(Data records)
■ ■ ■ ■ ■ ■ ■

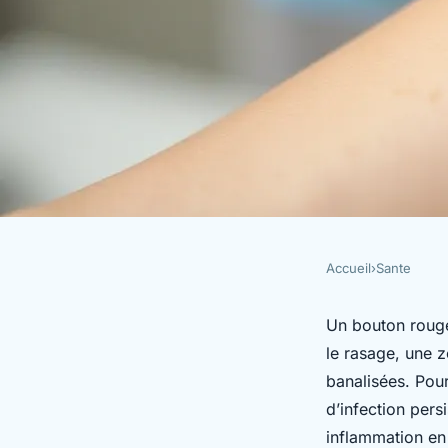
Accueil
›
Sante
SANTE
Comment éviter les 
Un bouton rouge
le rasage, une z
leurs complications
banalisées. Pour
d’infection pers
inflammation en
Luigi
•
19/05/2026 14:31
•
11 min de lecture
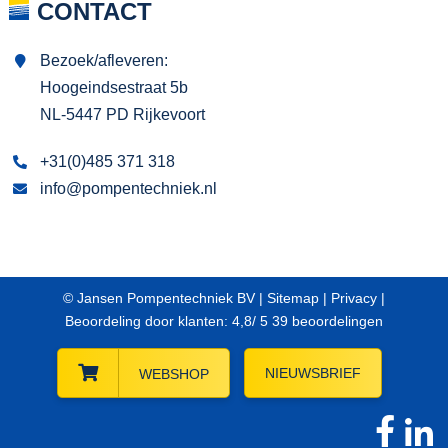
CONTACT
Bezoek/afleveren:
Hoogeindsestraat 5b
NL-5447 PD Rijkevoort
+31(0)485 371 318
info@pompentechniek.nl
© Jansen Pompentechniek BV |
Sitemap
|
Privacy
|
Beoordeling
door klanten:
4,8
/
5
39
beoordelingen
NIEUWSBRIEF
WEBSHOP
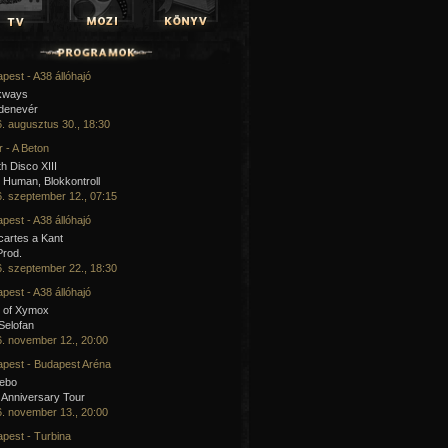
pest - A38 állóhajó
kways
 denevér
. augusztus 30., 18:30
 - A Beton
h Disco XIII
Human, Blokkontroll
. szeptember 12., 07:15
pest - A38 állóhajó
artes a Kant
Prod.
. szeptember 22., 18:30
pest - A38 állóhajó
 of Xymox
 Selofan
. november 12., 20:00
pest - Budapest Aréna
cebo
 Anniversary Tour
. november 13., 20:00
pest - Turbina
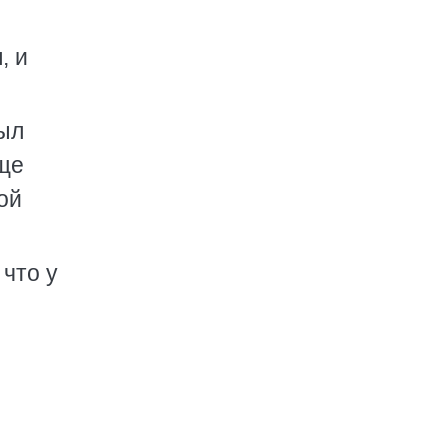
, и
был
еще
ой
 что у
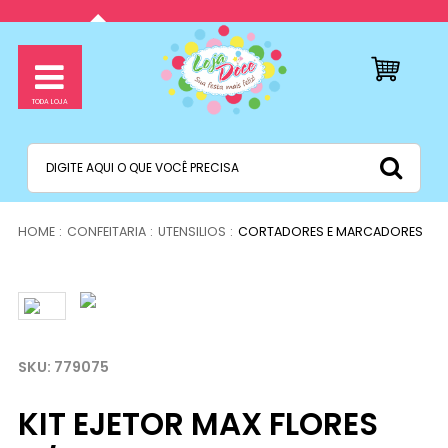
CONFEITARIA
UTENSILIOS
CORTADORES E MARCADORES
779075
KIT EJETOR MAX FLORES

■ ■ ■ ■ ■ ■ ■

• **TASK BRIEF**
Take every line above that includes the string "szeptember" and return it.

• **ANSWER BELOW**
. szeptember 12., 07:15
. szeptember 22., 18:30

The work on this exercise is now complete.